The debate came on top of a week in which East Cambs District Council leader James Palmer said he was fed up with Cambridge City Council staying aloof from the devolution debate.
““We can’t carry on with this ‘Cambridge, Cambridge, Cambridge’ viewpoint, and forget the rest of the world,” he said.
And Cllr Palmer, who agreed to further talks in his role as a county councillor before leading East Cambs Council to ratify the deal three weeks later, was also critical of other Cambridgeshire councils.
“I hope the Government will stay strong on their current course of devolution – I think it’s the right deal for the East,” he said.
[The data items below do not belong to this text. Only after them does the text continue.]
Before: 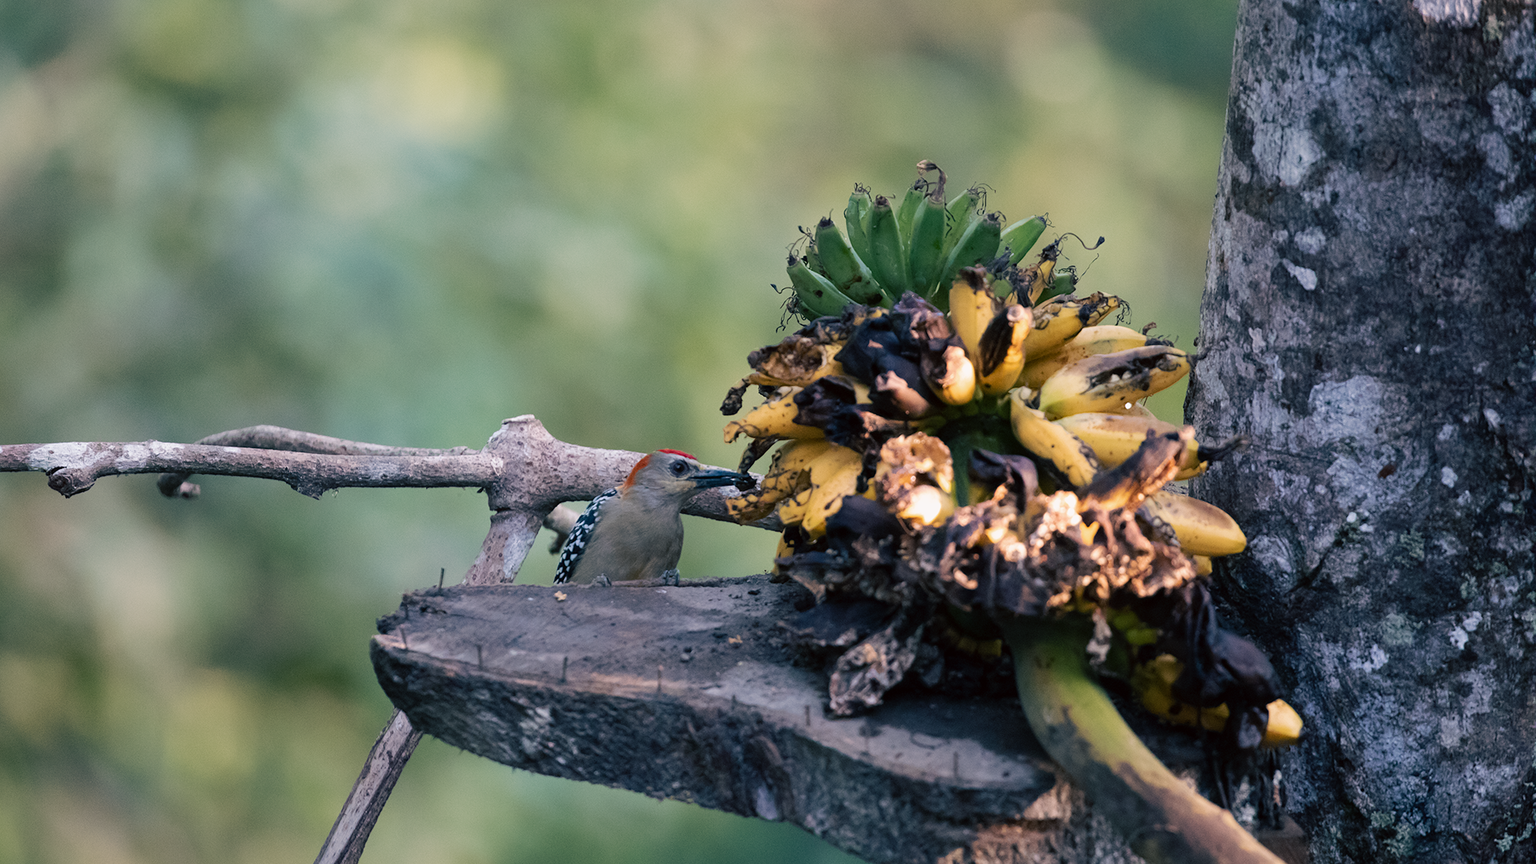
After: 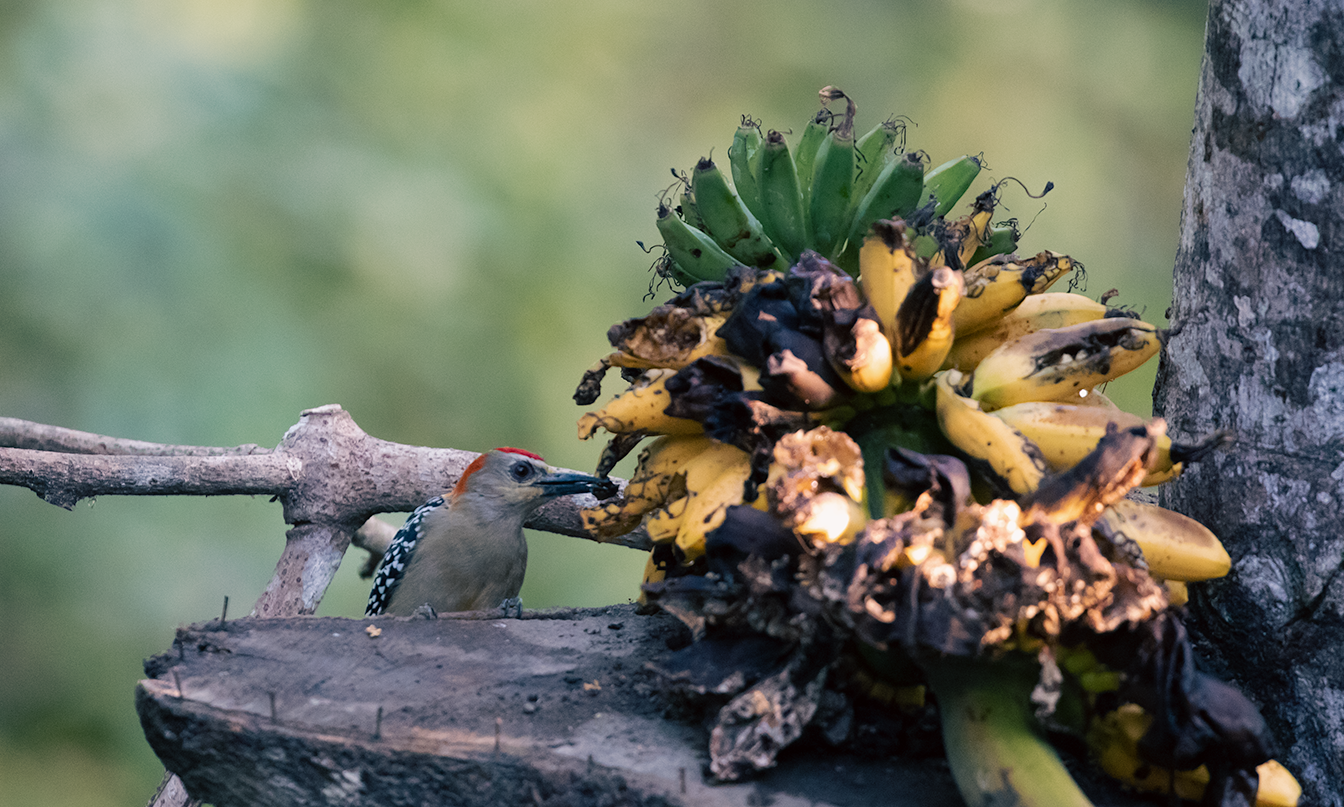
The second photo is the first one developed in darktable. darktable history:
crop and rotate: left 17.061%, top 10.642%, right 12.916%, bottom 14.598%
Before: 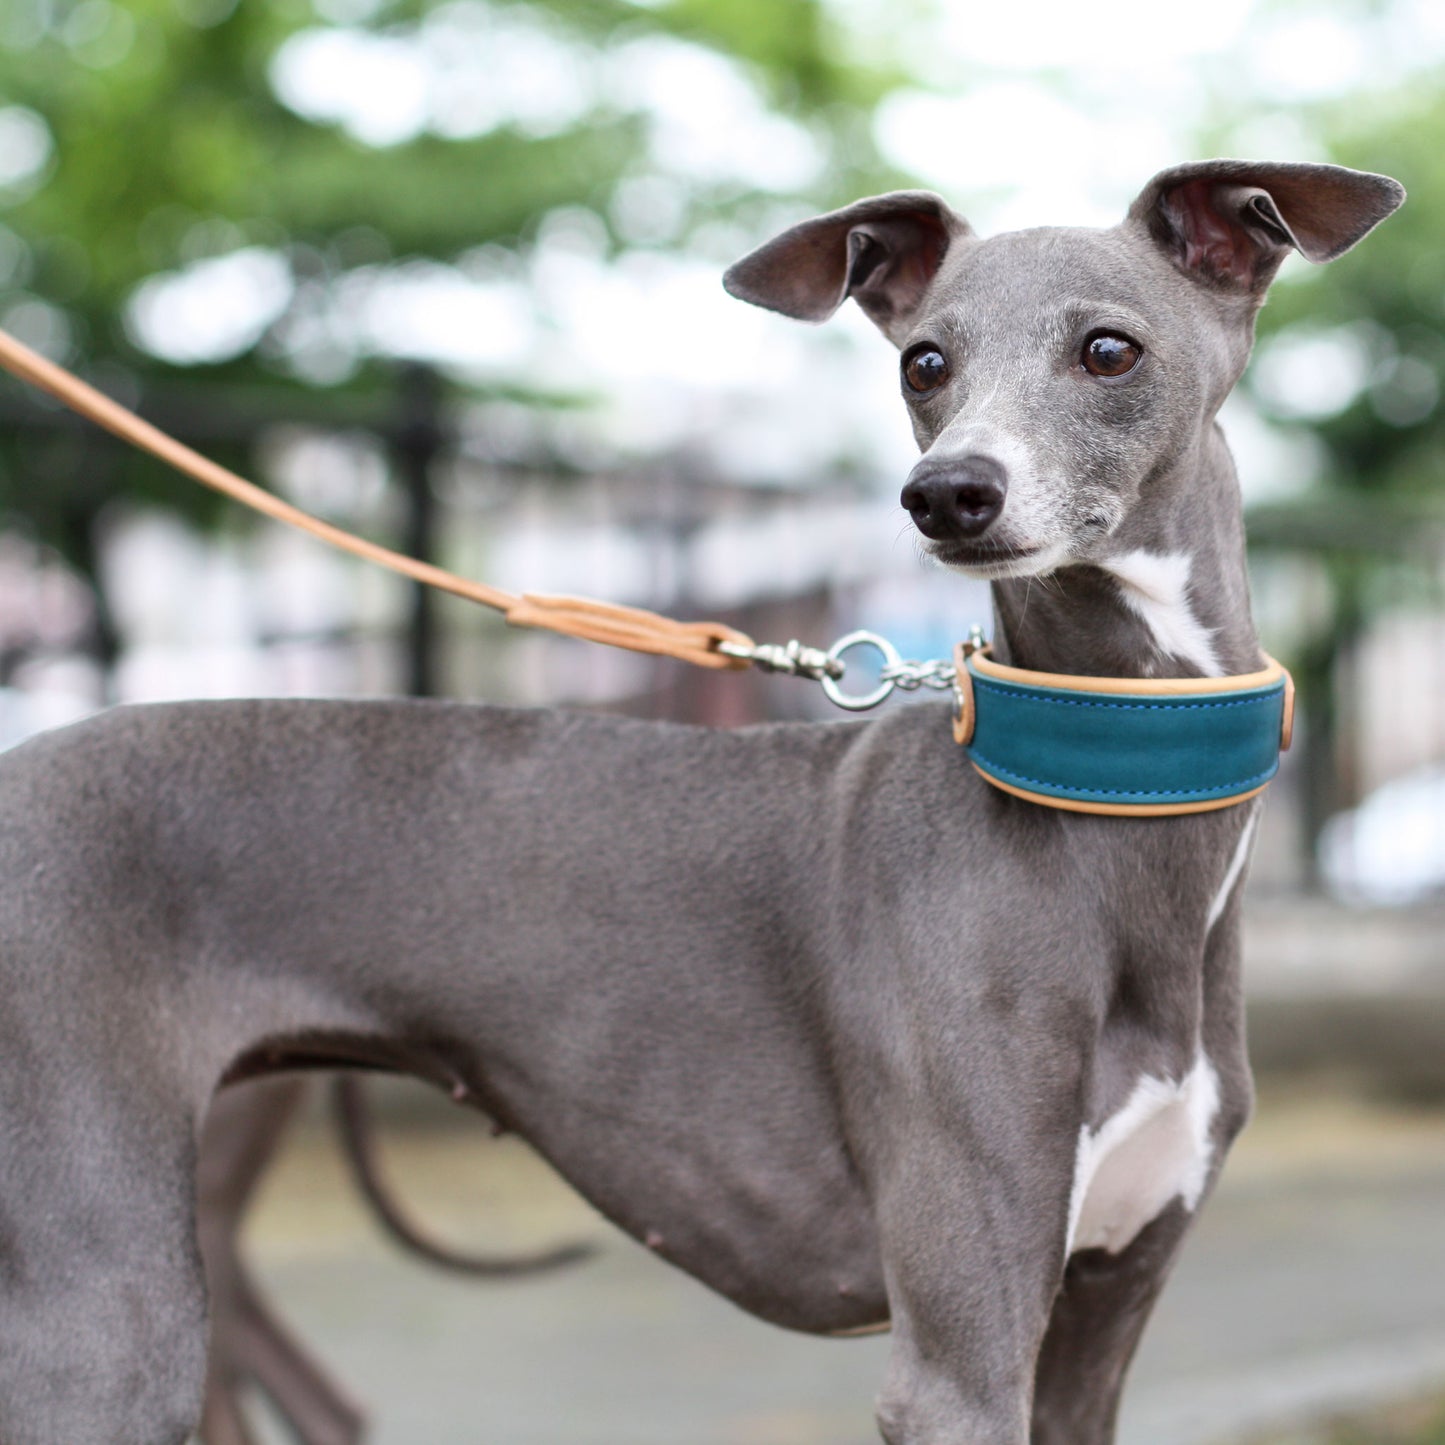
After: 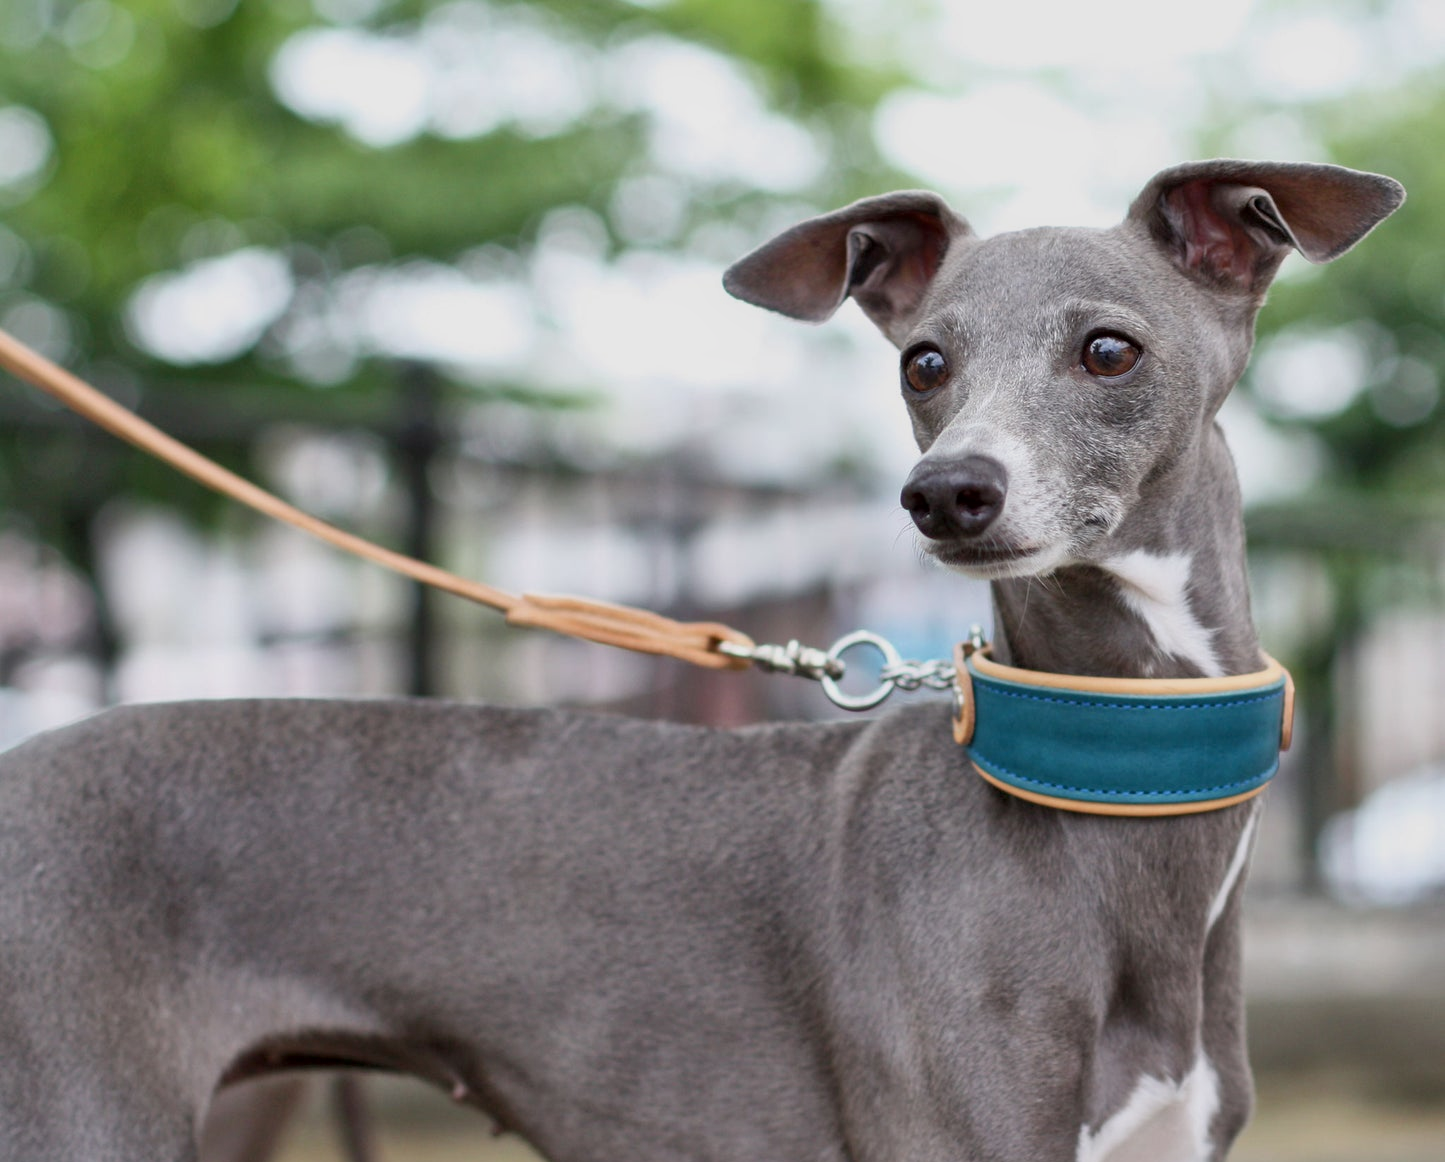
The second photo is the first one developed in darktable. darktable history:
crop: bottom 19.541%
tone equalizer: -8 EV 0.246 EV, -7 EV 0.436 EV, -6 EV 0.401 EV, -5 EV 0.265 EV, -3 EV -0.261 EV, -2 EV -0.43 EV, -1 EV -0.391 EV, +0 EV -0.271 EV, smoothing diameter 2.17%, edges refinement/feathering 19.31, mask exposure compensation -1.57 EV, filter diffusion 5
local contrast: mode bilateral grid, contrast 25, coarseness 50, detail 122%, midtone range 0.2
Cllr Palmer would prefer to take East Cambridgeshire out of the county and if possible join a devolved organisation with Suffolk and Norfolk.
But tonight the county council torpedoed one of his arguments in favour of devolution – that the promised £1bn 30 year investment would speed up delivery of the Ely by pass.
The county council feels the by pas, conceived outside of any devolution programme, remains on track.
Graham Hughes, executive director for economy transport and environment for Cambridgeshire County Council, said: “The council has long recognised the need for Ely bypass and has been progressing the scheme to reduce congestion in the area and boost the local economy.
“We are currently out to tender and expect to let a contract in July this year and aim, weather depending, to have the scheme finished around the end of next year. “Finances are in place with the LEP (local enterprise partnership) and we are going through the normal process that any scheme would go through to release those.”
Meanwhile the debate at Westminster was subject to intense optimism – especially from Mr Wharton- about the possibility of a further tier of local government.
“It is very positive that East Anglia is so far ahead in forging ahead with this policy agenda,” he said.
“But we must recognise that if areas want to come back on deals that have already been agreed and reinvent them before they have been enacted then we would have to look at the allocation of time and resources to other areas that have not yet reached agreement.”
Meanwhile county council leader Steve Count continues to work on renegotiating a devolution deal- the call for which was made unanimously by his colleagues.
He believes devolution “presents an opportunity to pursue a course to reduce bureaucracy and waste, whilst increasing efficiency”.
Cllr Count also believes “any proposal for the introduction of a new governing body would need to be cost neutral or better”.